Quem me conhece sabe que adoro trekking, tenho um bom preparo físico e não sou muito de desistir facilmente das coisas que quero e me proponho a fazer. Mas eu não havia dormido muito bem à noite e o forte ritmo imposto ao grupo pelo guia que nos liderava logo no início da caminhada, num terreno bastante íngreme, fez aquele trajeto parecer penoso demais.

O sol já era dez horas da manhã, eu transpirava como uma tampa de panela e as pernas trêmulas e o coração acelerado feito bateria de escola de samba pediam uma pausa. Consegui seguir assim por quase uma hora, quando decidi parar e retornar. Aquele não era o meu ritmo, aquele não era o meu jeito de caminhar.

Gosto de andar com passos acelerados porque eles ensinam a consciência do corpo. Mas gosto também de contemplar a paisagem, a vegetação e os sons da natureza. Fotografar alguma curiosidade no percurso. Se continuasse naquele ritmo, ia penalizar demais o meu corpo e a minha experiência de fim de semana, além de estragar o passeio dos colegas ligeiros que acompanhavam.

Voltei descendo sozinha os quase dois quilômetros da Serra de São José em silêncio, tentando fazer respirações profundas, num misto de frustração e alívio. Cheguei ao centro da cidade filosofando sobre as trilhas. Ali na praça, pedi uma cerveja bem gelada enquanto pensava na vida.

De vez em quando, a vida é como a trilha e nos coloca diante de encruzilhadas: dois caminhos opostos, mas aparentemente semelhantes. Por qual seguir? E se? A vida também oferece atalhos para quem sabe reconhecê-los.

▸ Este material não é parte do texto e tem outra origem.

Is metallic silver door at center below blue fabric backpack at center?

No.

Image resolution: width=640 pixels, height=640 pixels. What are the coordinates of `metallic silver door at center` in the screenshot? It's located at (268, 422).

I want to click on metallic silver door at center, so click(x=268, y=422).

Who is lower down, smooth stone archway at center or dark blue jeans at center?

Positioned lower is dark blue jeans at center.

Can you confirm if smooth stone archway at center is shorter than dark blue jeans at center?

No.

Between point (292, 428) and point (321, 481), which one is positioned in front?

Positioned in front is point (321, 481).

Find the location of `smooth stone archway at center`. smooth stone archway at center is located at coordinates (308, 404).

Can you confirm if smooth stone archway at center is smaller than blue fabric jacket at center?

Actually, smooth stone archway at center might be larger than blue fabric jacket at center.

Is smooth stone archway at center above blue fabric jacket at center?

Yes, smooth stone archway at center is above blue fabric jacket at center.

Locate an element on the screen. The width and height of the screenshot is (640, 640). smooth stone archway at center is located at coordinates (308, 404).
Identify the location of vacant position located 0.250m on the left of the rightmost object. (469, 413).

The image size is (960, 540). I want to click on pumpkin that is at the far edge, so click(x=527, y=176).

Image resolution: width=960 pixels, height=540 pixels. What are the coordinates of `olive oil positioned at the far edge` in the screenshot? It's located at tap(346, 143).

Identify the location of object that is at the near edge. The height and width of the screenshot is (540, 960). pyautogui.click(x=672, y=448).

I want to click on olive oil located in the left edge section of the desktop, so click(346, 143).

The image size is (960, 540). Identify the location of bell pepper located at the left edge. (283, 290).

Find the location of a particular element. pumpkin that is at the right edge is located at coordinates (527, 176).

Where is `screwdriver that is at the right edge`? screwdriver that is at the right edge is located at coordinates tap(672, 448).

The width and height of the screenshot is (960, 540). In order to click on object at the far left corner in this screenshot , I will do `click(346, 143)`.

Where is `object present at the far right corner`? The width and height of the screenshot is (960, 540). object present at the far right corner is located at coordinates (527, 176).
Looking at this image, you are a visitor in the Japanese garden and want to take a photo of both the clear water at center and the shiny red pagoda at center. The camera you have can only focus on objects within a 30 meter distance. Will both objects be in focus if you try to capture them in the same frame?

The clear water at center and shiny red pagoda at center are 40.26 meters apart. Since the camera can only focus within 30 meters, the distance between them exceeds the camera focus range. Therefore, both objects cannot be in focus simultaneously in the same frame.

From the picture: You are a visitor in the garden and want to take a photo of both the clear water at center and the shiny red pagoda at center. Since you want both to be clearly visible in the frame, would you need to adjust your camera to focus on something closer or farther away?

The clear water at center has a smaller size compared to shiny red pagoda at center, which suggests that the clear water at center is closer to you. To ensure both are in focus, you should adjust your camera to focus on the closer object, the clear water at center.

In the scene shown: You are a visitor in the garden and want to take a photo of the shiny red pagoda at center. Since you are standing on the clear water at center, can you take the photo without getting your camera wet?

Outras vezes, ela impõe desvios não planejados na rota inicial. De vez em quando, cai barreira, chuva e raio. De vez em quando, o único trajeto é caminhar sozinha num túnel fechado, sem saber quando termina o medo e a escuridão.

Por vezes, temos que nos proteger do clima e do ambiente ao redor, nos desvencilhar do mato, do cansaço, do mau humor, das neuroses. Temos que enfrentar as quedas. Sim, elas acontecem com bastante frequência.

A gente aprende a andar em terreno de pedra, cascalho e areia. Em terra molhada, a gente pisa onde tem mato para não escorregar. A gente aprende a andar em dunas velhas, que são firmes e sólidas. Já nas dunas novas, macias e fofas, feitas pela ação constante do vento, temos que ter técnica no pisar para não atolar.

A vida exige perseverança para continuar. A vida é movimento, uma tentativa constante de se equilibrar no precário. O sentido da vida é mesmo o próprio percurso e não o destino final.